__Records for the task__.

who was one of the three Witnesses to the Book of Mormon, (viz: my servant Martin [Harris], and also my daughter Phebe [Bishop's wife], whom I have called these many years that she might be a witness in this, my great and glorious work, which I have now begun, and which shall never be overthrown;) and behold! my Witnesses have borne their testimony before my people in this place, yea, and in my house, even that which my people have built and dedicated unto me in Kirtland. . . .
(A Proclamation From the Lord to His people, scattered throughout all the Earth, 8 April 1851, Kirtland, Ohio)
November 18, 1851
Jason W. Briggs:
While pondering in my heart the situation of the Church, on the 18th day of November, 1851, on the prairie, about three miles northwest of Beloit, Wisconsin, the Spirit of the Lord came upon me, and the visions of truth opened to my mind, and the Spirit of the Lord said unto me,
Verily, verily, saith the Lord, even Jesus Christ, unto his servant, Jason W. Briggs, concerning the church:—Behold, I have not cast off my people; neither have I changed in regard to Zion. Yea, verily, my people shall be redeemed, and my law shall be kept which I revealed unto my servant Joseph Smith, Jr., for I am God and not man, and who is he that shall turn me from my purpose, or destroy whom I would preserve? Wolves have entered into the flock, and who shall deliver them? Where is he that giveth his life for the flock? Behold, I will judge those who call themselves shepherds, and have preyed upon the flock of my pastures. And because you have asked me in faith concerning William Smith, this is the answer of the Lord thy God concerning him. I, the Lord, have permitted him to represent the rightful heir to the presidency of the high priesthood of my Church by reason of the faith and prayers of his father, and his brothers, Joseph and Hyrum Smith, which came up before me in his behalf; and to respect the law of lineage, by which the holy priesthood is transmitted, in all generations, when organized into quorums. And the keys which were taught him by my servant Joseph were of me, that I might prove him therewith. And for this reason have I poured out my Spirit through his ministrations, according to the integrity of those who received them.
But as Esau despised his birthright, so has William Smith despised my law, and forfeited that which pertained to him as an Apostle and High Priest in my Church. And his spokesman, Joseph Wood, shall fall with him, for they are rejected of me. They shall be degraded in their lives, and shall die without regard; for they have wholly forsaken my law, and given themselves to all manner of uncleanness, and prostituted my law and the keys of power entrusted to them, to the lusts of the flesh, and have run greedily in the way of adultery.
...
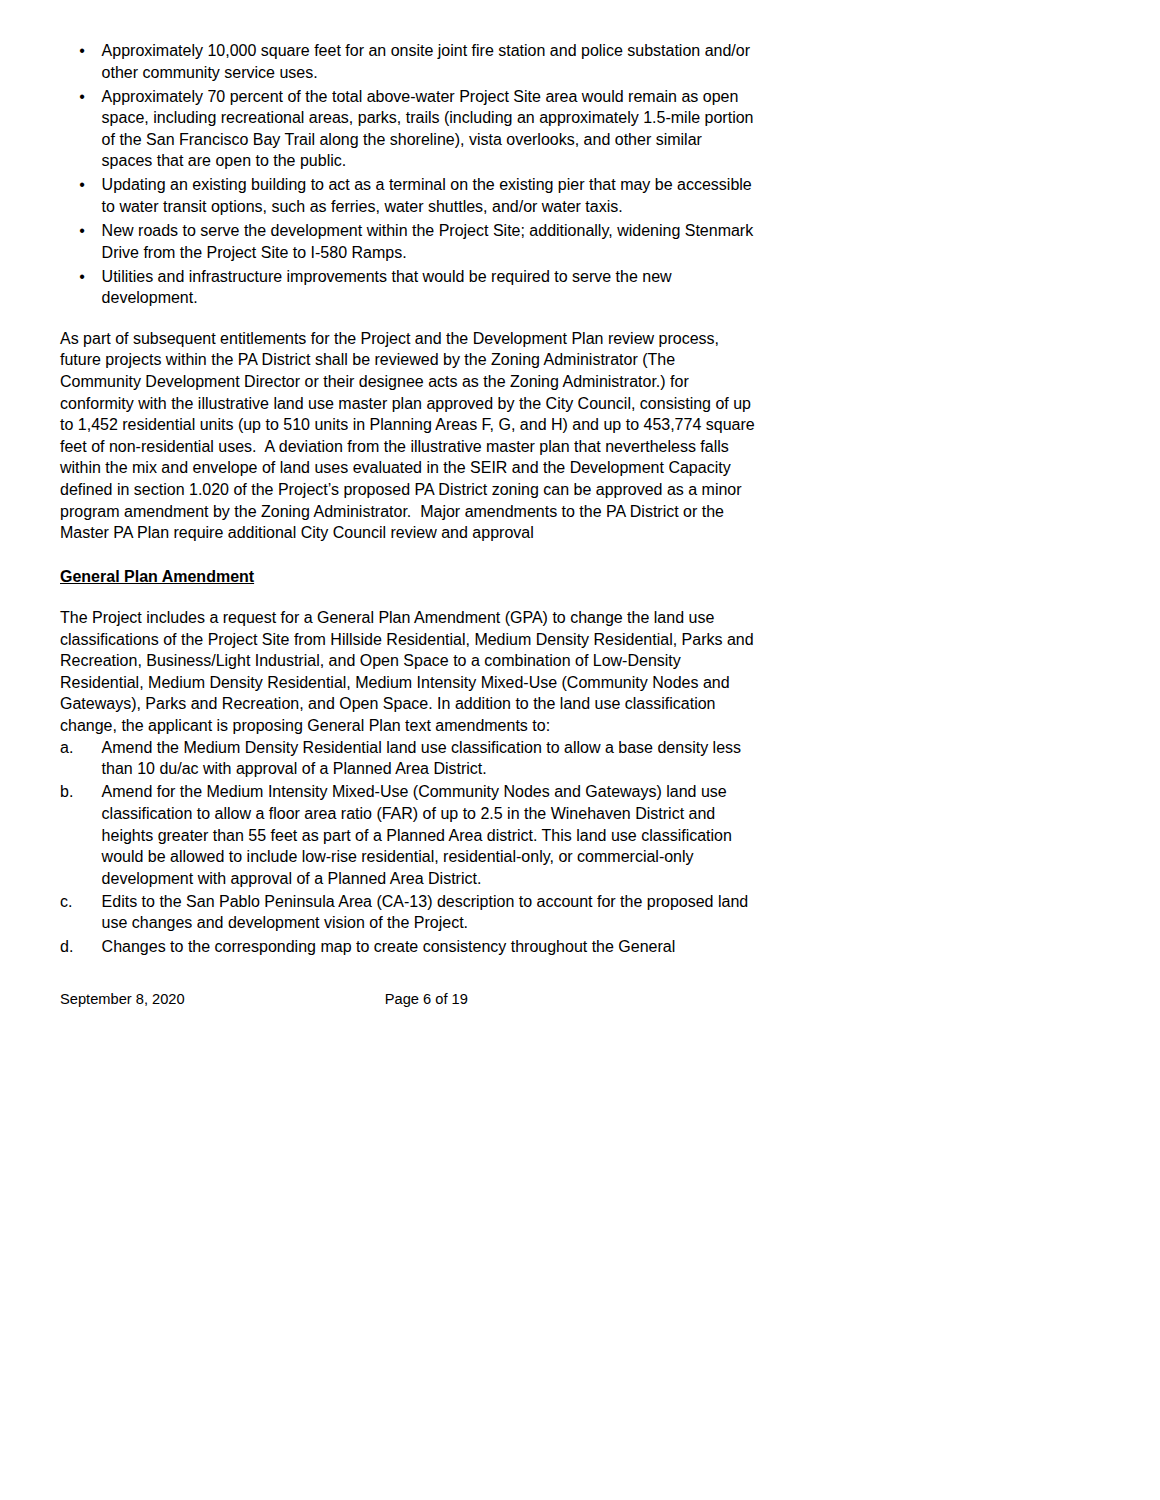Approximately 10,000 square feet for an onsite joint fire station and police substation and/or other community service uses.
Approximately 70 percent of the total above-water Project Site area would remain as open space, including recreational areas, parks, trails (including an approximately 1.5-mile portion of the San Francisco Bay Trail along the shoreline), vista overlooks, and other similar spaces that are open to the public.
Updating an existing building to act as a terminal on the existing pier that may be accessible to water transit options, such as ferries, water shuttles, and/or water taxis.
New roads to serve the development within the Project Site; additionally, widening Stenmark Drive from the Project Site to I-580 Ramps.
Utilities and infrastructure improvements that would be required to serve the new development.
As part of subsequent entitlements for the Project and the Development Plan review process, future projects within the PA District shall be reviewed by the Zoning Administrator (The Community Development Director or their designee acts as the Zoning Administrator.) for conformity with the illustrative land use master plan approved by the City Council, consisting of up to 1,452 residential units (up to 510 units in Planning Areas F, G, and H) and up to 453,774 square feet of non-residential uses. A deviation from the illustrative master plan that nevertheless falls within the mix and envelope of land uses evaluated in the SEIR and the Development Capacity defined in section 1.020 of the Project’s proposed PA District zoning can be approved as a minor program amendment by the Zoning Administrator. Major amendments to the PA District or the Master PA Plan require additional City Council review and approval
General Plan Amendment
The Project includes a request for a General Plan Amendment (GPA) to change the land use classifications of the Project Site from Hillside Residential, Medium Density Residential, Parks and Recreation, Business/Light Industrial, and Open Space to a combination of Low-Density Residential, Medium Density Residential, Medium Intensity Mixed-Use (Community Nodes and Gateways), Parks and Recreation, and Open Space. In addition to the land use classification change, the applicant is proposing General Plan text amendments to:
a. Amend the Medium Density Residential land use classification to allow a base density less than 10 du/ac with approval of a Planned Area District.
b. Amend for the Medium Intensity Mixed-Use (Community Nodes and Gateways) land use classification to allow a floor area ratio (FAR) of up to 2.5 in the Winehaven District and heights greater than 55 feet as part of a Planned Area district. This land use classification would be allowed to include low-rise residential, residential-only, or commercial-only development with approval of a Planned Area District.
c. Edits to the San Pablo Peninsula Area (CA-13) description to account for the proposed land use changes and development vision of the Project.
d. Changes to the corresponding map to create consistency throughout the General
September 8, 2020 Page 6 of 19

__Prompt__. Display each line of the data where "throughout" occurs.

__Finished exercise__.
(A Proclamation From the Lord to His people, scattered throughout all the Earth, 8 April 1851, Kirtland, Ohio)
d. Changes to the corresponding map to create consistency throughout the General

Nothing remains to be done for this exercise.